Multiple snitches swear Mike Shinoda, co-founder of the two-time Grammy winning alt-rock band Linkin Park, one of the top-selling bands on the planet with more than 70 million album sales, has made a clandestine, $7.95 million off-market purchase of a brand spanking new mansion in the affluent foothills above Encino, California.
The house, a forward thinking traditional clad in pale shingles, was sold before it was put on the open market so details are painfully slim. Nestled up against an undeveloped hillside at the end of an obscure cul-de-sac, the newly completed manse sits on more than half of an acre with an unknown number of bedrooms and bathrooms in more than 9,000 square feet of casually luxurious living space. There’s a three-car garage with direct entry, three fireplaces, including one in the master bedroom, and a backyard swimming pool with panoramic views across the sprawling San Fernando Valley.
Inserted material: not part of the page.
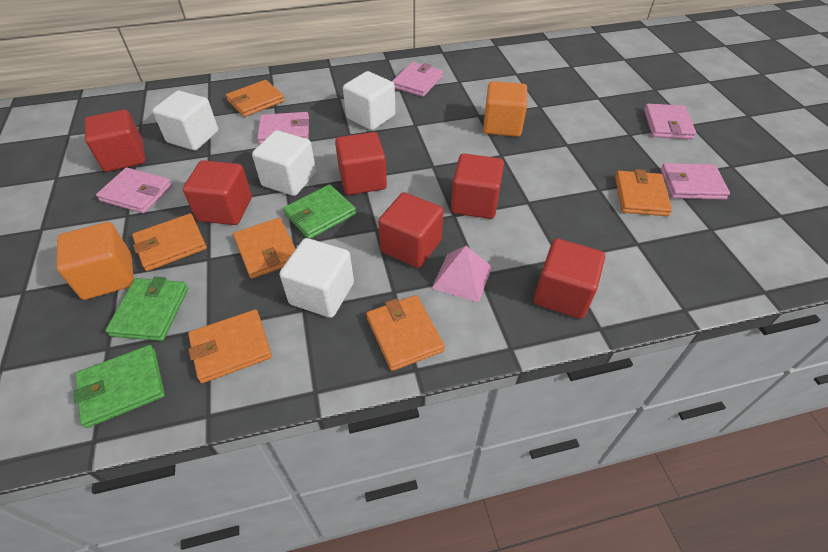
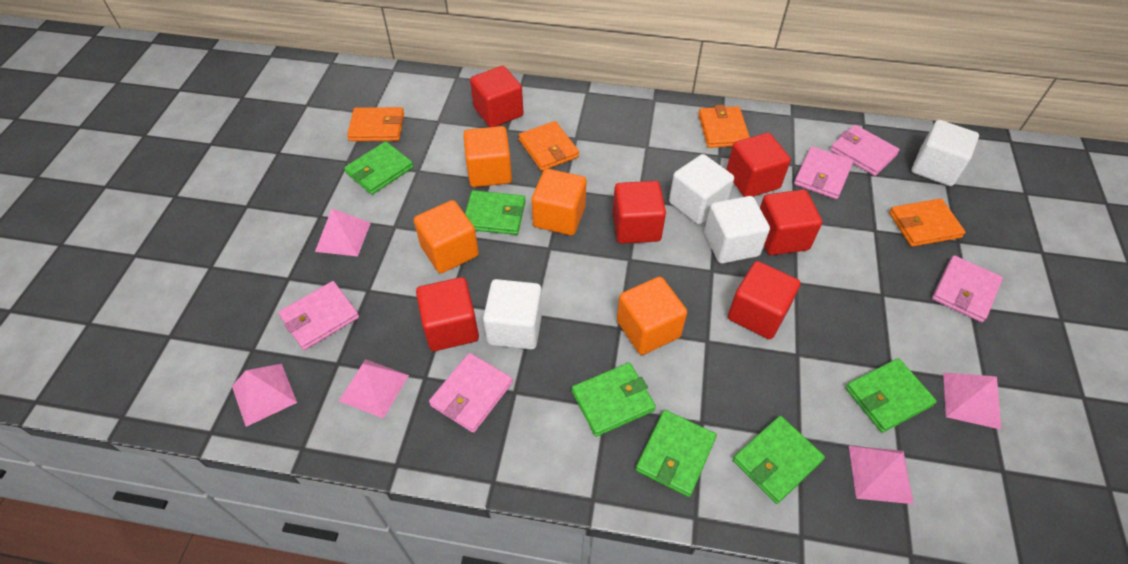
green wallet: [73,345,165,428] [105,277,188,341] [283,184,356,239] = 3 -> [344,141,413,195] [465,190,526,235] [572,363,656,437] [636,410,717,497] [733,416,825,504] [845,358,937,433] = 6
orange cube: [56,222,134,300] [483,81,527,137] = 2 -> [414,200,479,273] [463,126,512,187] [532,169,586,235] [617,277,687,355] = 4
orange wallet: [132,213,207,271] [188,309,272,383] [226,80,285,117] [233,218,296,279] [366,295,445,371] [615,169,672,216] = 6 -> [347,107,404,141] [519,121,579,171] [698,105,750,148] [889,199,966,247] = 4
pink pyramid: [432,246,492,302] = 1 -> [232,364,297,427] [315,209,371,256] [339,359,409,419] [849,446,914,504] [943,372,1001,430] = 5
Shinoda, an accomplished artist and designer who has provided much of the artwork for Linkin Park’s album covers and merchandise, appears to own at least two other homes in Los Angeles, including a 9,000+ square foot showbiz pedigreed mansion in an illustrious guard-gated enclave in the mansion-strewn mountains between Sherman Oaks and Beverly Hills that was scooped up in 2006 for $7.4 million from comedian/political provocateur Tom Arnold, who’d bought it some eight years earlier for $2.3 million from dancer/singer/entertainer Paula Abdul.
Linkin Park has been on an indefinite hiatus since the July 2017 suicide of lead vocalist Chester Bennington. Since then Shinoda, whose maintained a side band called Fort Minor since 2004, released a debut solo album, “Post Traumatic,” that dealt with some of the emotional turmoil around the death of Bennington.